PROBLEM DETAILS = Copy the passage of the DotMacKit mailing-list reply starting at "Based on what" and ending at "the system paths.", changing "command-line tool" to "helper tool".

EXCERPT TO READ =

-*-*-

Re: Building a command line tool that calls DotMacKit
Re: Building a command line tool that calls DotMacKit
- Subject: Re: Building a command line tool that calls DotMacKit
- From: "M. Uli Kusterer" <email@hidden>
- Date: Sat, 4 Dec 2004 08:49:36 +0100
At 16:45 Uhr -0500 03.12.2004, Óscar Morales Vivó wrote:
I'm trying to build a small command line utility
(to be called from an old CFM program that we
definitely can't afford to bring to Mach-O right
now) that will use the DotMacKit to implement a
couple new features for the main app. However
I'm running into a couple of setup problems as
follows:
- How can I set up a tool project so it will use
a Framework which is not in the system ones? As
the tool is going to reside inside the CFM
application bundle, I'm pretty much free to
hardwire the framework location in relation to
the tool, but I still don't know for sure what
to do exactly and how to go about it so it
compiles, links and executes properly.
Oscar,
this sounds like it'd get messy.
Based on what I read on this list, I don't think
it's possible to include a framework with a
command-line tool. Only bundled applications can
include frameworks, and everything else has to be
in one of the system paths.

-*-*-

DATA =
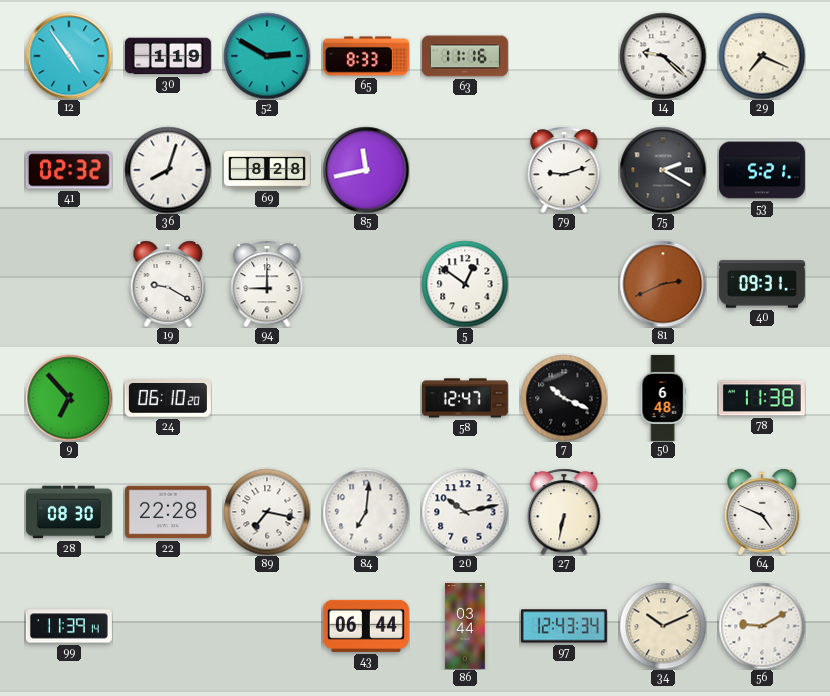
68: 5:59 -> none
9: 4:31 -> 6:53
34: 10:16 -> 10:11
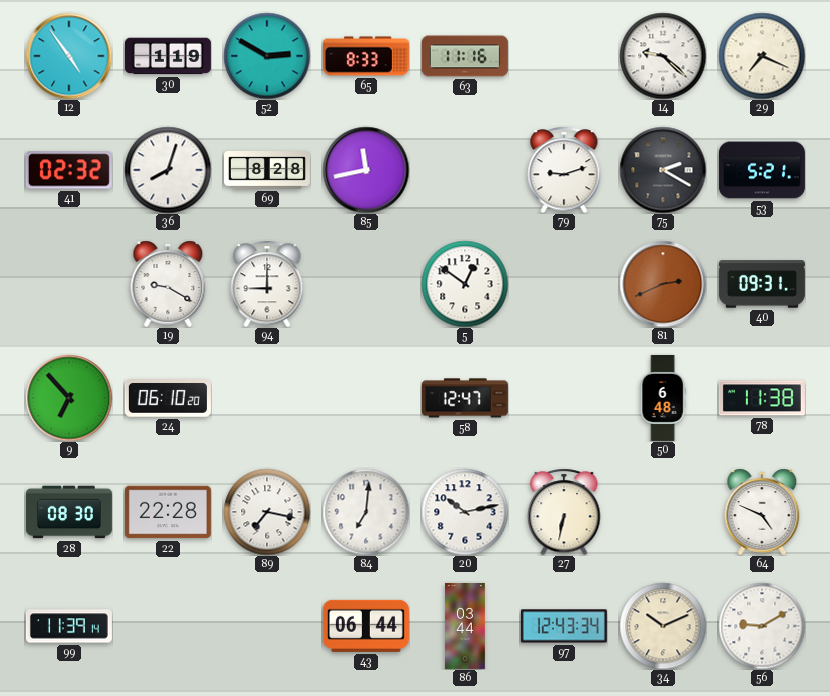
7: 10:19 -> none
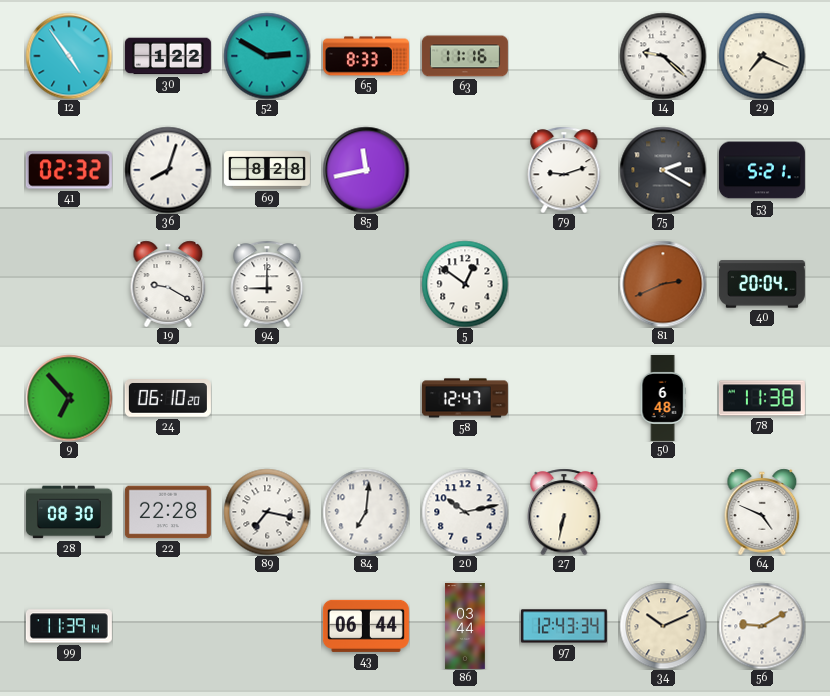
30: 1:19 -> 1:22
40: 09:31 -> 20:04
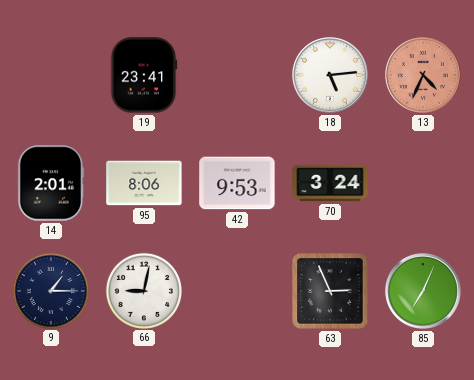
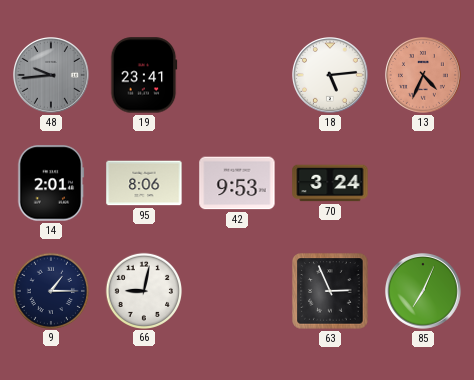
48: none -> 9:44
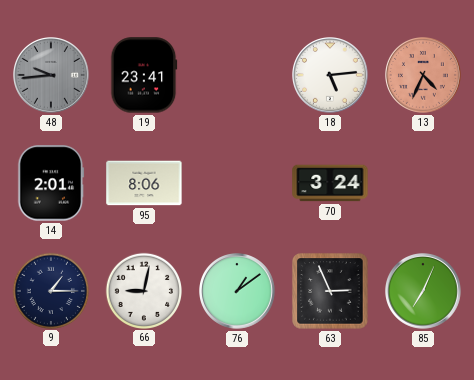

-*-*-

FINAL RESULT =
Based on what I read on this list, I don't think
it's possible to include a framework with a
helper tool. Only bundled applications can
include frameworks, and everything else has to be
in one of the system paths.